The first step toward curing your terror-related problem, naturally, is to admit you have a problem. You must admit to your Terrorism, as it were, before you can put yourself back on the path of healing and emotional well being. Terrorism has been known to cause manic behavior such as circlepitting your living room, grasping at citrus no one else can see and breaking out in wordless, animalistic roars that scare pets and small children. All of this is perfectly natural, of course, but you must admit that your Terrorism exists and that it is a problem for any sort of treatment to be successful.

Having admitted to your Terrorism, the second stage of therapy will seek to identify the locus of your terror, the agent acting upon you or Terrorizer. Common fears include heights, kissing grandma, spiders, Tim Curry in It or, often, three Hispanic dudes from Los Angeles and their affirmative action gringo friend grinding your fucking face to a bloody milkshake with one of the greatest albums ever recorded. Who knows what yours might be. These things tend to vary. Pick yours and I’ll proceed to beat it out of you.

The most difficult fears to diagnose are those that lack grounding in concrete reality – an Unseen Terror in professional parlance – because they are often a result of a shock to the psychological system. Like the day you found out that fat, balding guy from Napalm Death used to be a fucking great drummer or further realizing that somebody actually went to the trouble of writing grind songs about Garfield. However, don’t make the Human Error of thinking just because your fear can’t be seen that it can’t be treated.

Now that we’ve identified the source of your terror, we must evaluate its impact on your life to devise an appropriate treatment program. A mild Phobia can generally be effectively managed with a regimen of waterboarding and electric shocks to the genitalia from a car battery. But if you suffer from a more Excruciating Terror we may have to get more … creative … in our therapy choices. Say, a melon baller, the audiobook of Atlas Shrugged and a tube of tennis balls. I’ll let you work that out for yourself.

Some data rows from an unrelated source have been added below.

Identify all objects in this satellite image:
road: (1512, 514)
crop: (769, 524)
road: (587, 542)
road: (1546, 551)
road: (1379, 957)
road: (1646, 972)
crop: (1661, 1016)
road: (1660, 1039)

Should more conventional methods of addressing your terror prove ineffective, we can of course step you up to the Extreme Noise Terror protocol. The protocol often involves gathering a couple hundred unsmiling young white men in black shirts in a dank, stinky hole that pretends to be a club and subjecting them to tinnitus-inducing levels of screeching, shrieking noise you have somehow convinced them constitutes music while simultaneously gouging them on food and beer prices. Who said being a humanitarian can’t be profitable? Fun fact: Khalid Sheikh Mohammed’s fear of air travel was cured by a 72-hour, 300 decibel session of Britney Spears’ greatest hits at our Guantanamo Bay treatment facility. The regimen was not a total success, however. While his fear of flying had been addressed, he also developed a crippling phobia of whorish, washed up teen pop stars. Not that I blame him.

Should we be successful, the terror treatment program should leave you in a state Beyond Terror Beyond Grace. While you’ll likely have overcome your fears (possibly substituting a slew of new phobias in the process, say of sadistic therapists), you’ll also place yourself beyond your chosen deity’s grace and redemption given the treatment often results in patients screaming blasphemies and obscenities throughout (again: melon baller, Ayn Rand, tennis balls). While you’ve likely sacrificed your immortal soul in the process (should you ascribe to such a quaint notion), I guarantee the Andrew Childers treatment process will mean your original fear will be the furthest thing from your mind.